O mito de Shoki (e o de Zhong Kui)
Que muitos dos mitos e lendas do Japão foram importados de outros países é relativamente fácil de notar, até pela influência de figuras pseudo-budistas na cultura nipónica, mas essa interrelação é particularmente notória no mito de Shoki, que é uma versão japonesa do mito (chinês) de Zhong Kui.
Este mito apresenta-nos, essencialmente, uma figura que estudou toda a sua vida para aquilo que, em Portugal, poderíamos chamar os exames nacionais. Mas depois, o que lhe aconteceu parece variar mediante a versão do mito - em algumas ele pura e simplesmente teve más notas; enquanto que noutras até foi o melhor classificado, mas essa posição foi-lhe retirada somente com base na sua fealdade.
Em qualquer dos casos, o que se passou levou a que esta figura, conhecida como Shoki no Japão e Zhong Kui na China, se suicidasse. Mas depois, quando chegou ao reino dos mortos, o seu conhecimento era tanto que um deus do submundo ficou muito impressionado e decidiu dar-lhe uma nova tarefa, a de reger e controlar aqueles monstruosos espíritos dos falecidos que tantas vezes causavam problemas - e, na verdade, na imagem acima, como em muitas outras, esta figura até pode ser vista em plena tarefa, aqui preparando-se para atacar um oni, uma espécie de pequeno demónio.
Se tanto o início como o final deste mito parecem ser relativamente estáveis, não podemos deixar de nos interrogar sobre o porquê das variações na trama.
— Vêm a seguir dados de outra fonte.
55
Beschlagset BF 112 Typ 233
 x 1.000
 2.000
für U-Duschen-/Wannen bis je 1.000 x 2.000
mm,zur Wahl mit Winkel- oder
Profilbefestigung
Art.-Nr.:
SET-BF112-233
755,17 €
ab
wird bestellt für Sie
Fruto de algum debate sobre o tema, acabámos por nos interrogar se não derivariam, originalmente, de diferentes locais; seria estranho, numa cultura assente no mérito como o é frequentemente a chinesa, que alguém perdesse uma posição somente pela sua falta de beleza, ainda para mais se algumas versões dizem que foi o próprio Imperador a impedir o acesso de Shoki à posição que, por direito, seria efectivamente sua. E talvez seja mesmo essa a resposta - Shoki e Zhong Kui não são apenas uma mesma figura com dois nomes diferentes, mas sim duas figuras que, fruto do contexto cultural em que eram recordadas, acabaram por adoptar destinos diferentes para um mesmo final comum.